■ Exercise:
Scan the records for lines holding "model". Say how many there are and give nothing else.

[Collected data]
----------------

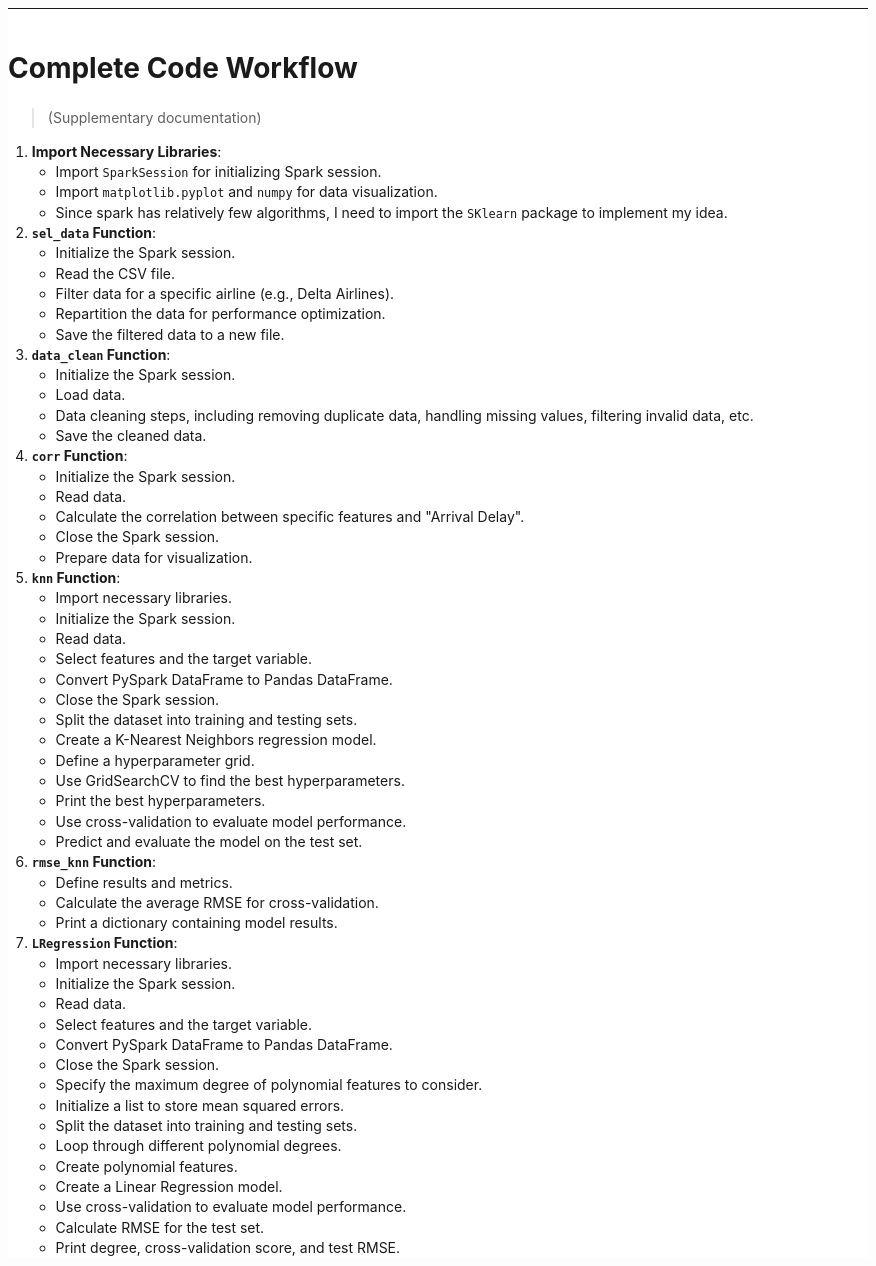 ------

# Complete Code Workflow

> (Supplementary documentation)

1. **Import Necessary Libraries**:
   - Import `SparkSession` for initializing Spark session.
   - Import `matplotlib.pyplot` and `numpy` for data visualization.
   - Since spark has relatively few algorithms, I need to import the ```SKlearn``` package to implement my idea.
2. **`sel_data` Function**:
   - Initialize the Spark session.
   - Read the CSV file.
   - Filter data for a specific airline (e.g., Delta Airlines).
   - Repartition the data for performance optimization.
   - Save the filtered data to a new file.
3. **`data_clean` Function**:
   - Initialize the Spark session.
   - Load data.
   - Data cleaning steps, including removing duplicate data, handling missing values, filtering invalid data, etc.
   - Save the cleaned data.
4. **`corr` Function**:
   - Initialize the Spark session.
   - Read data.
   - Calculate the correlation between specific features and "Arrival Delay".
   - Close the Spark session.
   - Prepare data for visualization.
5. **`knn` Function**:
   - Import necessary libraries.
   - Initialize the Spark session.
   - Read data.
   - Select features and the target variable.
   - Convert PySpark DataFrame to Pandas DataFrame.
   - Close the Spark session.
   - Split the dataset into training and testing sets.
   - Create a K-Nearest Neighbors regression model.
   - Define a hyperparameter grid.
   - Use GridSearchCV to find the best hyperparameters.
   - Print the best hyperparameters.
   - Use cross-validation to evaluate model performance.
   - Predict and evaluate the model on the test set.
6. **`rmse_knn` Function**:
   - Define results and metrics.
   - Calculate the average RMSE for cross-validation.
   - Print a dictionary containing model results.
7. **`LRegression` Function**:
   - Import necessary libraries.
   - Initialize the Spark session.
   - Read data.
   - Select features and the target variable.
   - Convert PySpark DataFrame to Pandas DataFrame.
   - Close the Spark session.
   - Specify the maximum degree of polynomial features to consider.
   - Initialize a list to store mean squared errors.
   - Split the dataset into training and testing sets.
   - Loop through different polynomial degrees.
   - Create polynomial features.
   - Create a Linear Regression model.
   - Use cross-validation to evaluate model performance.
   - Calculate RMSE for the test set.
   - Print degree, cross-validation score, and test RMSE.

----------------

■ The completed task:
6